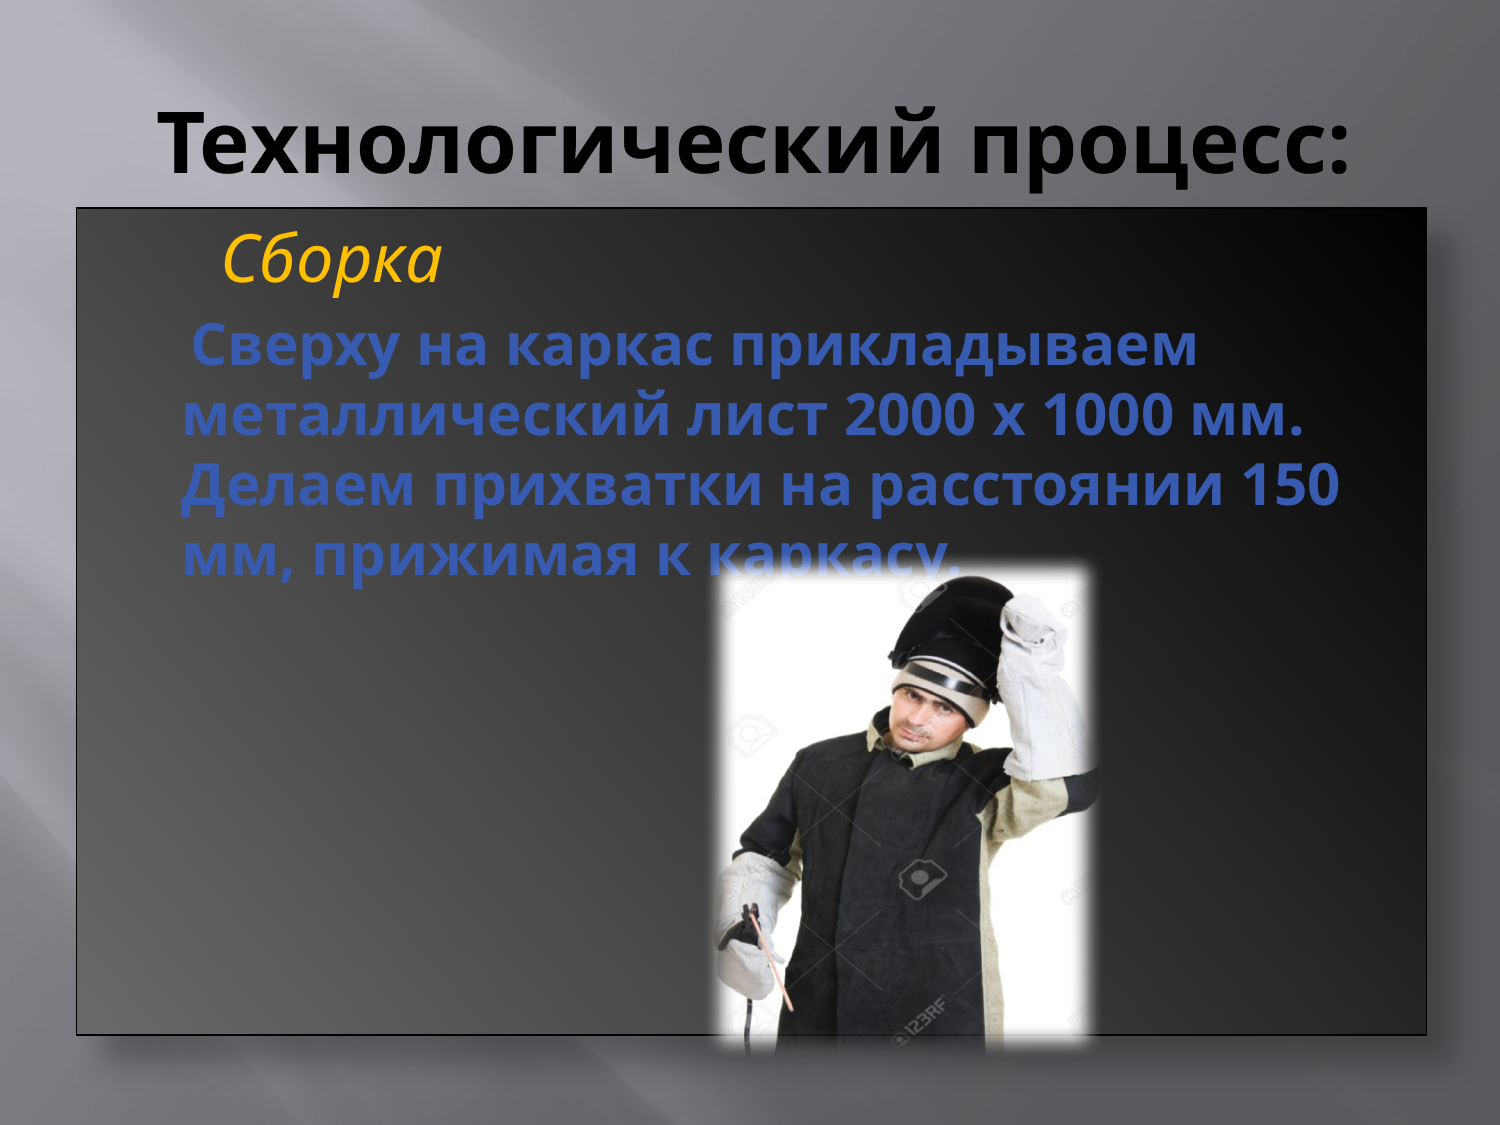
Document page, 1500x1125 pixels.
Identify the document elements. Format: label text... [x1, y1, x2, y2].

picture [702, 550, 1105, 1059]
title Технологический процесс: [75, 45, 1425, 233]
list Сборка Сверху на каркас прикладываем металлический лист 2000 х 1000 мм. Делаем прихватки на расстоянии 150 мм, прижимая к каркасу. [76, 207, 1427, 1036]
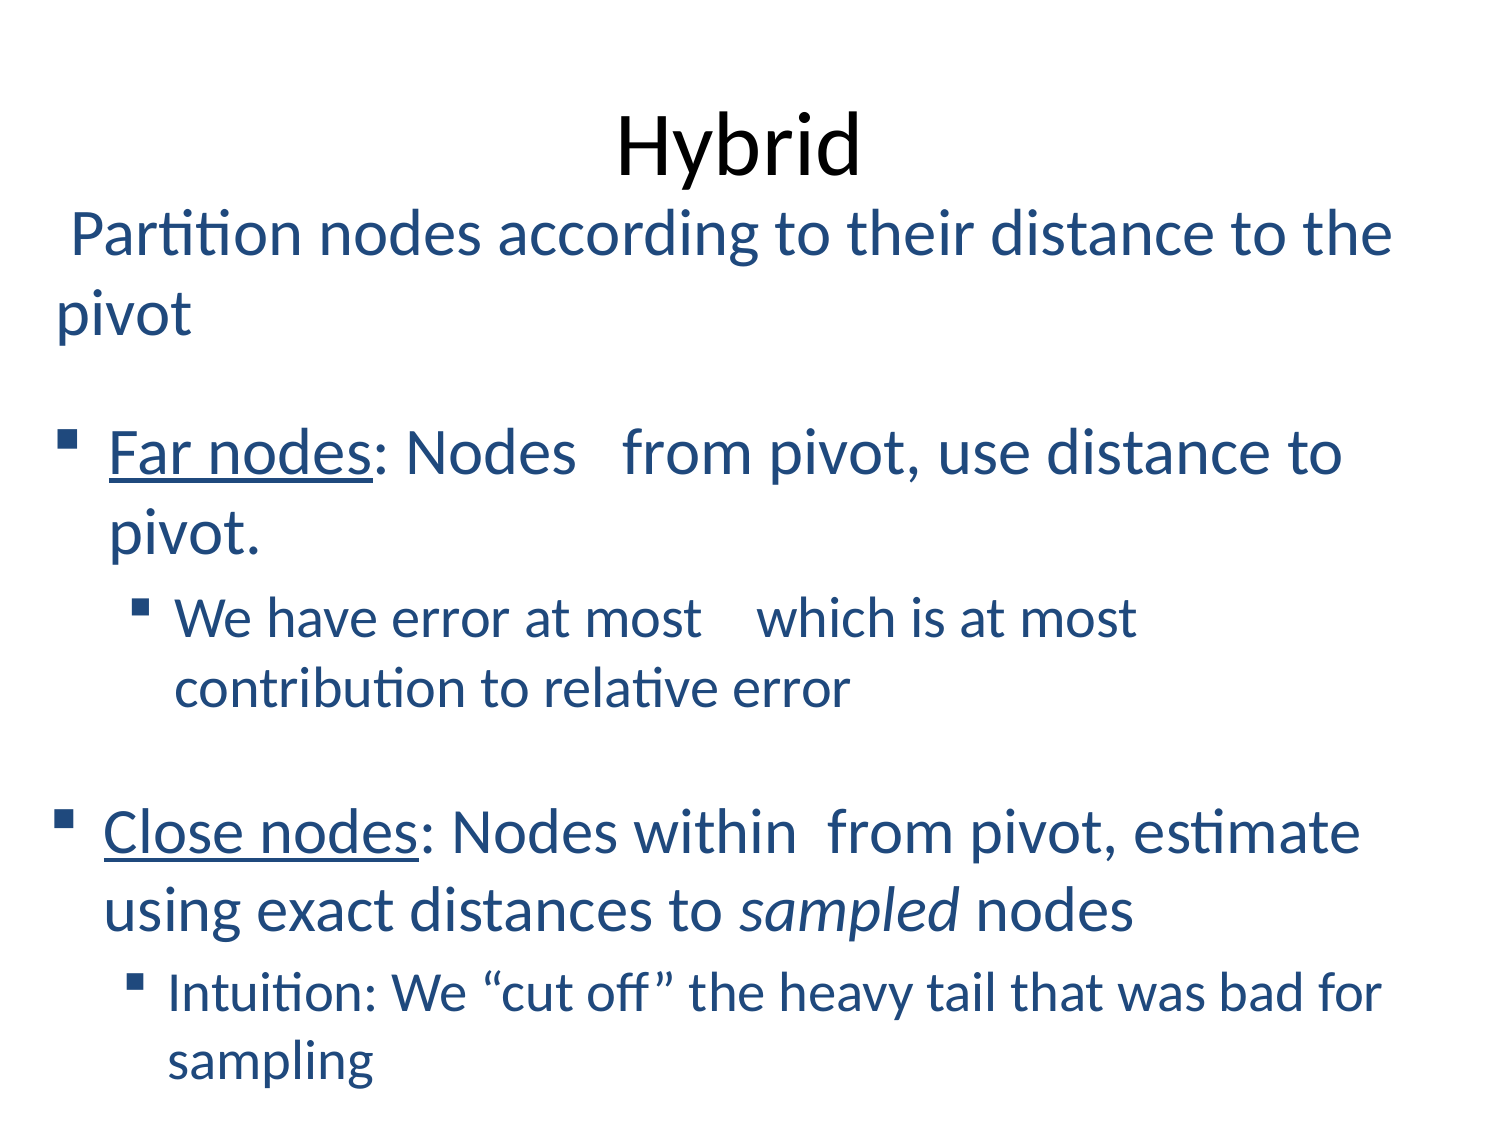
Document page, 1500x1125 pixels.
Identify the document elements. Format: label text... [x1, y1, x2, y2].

title Hybrid [75, 45, 1425, 233]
------------
REQUEST
Output the listing word for word. Drop the pictures.

ANSWER FOR THIS EXERCISE
Document page, 1500x1125 pixels.
Identify the document elements. Format: label text... [x1, y1, x2, y2].

picture [702, 550, 1105, 1059]
title Технологический процесс: [75, 45, 1425, 233]
list Сборка Сверху на каркас прикладываем металлический лист 2000 х 1000 мм. Делаем прихватки на расстоянии 150 мм, прижимая к каркасу. [76, 207, 1427, 1036]
Document page, 1500x1125 pixels.
Identify the document elements. Format: label text... [x1, y1, x2, y2].

title Hybrid [75, 45, 1425, 233]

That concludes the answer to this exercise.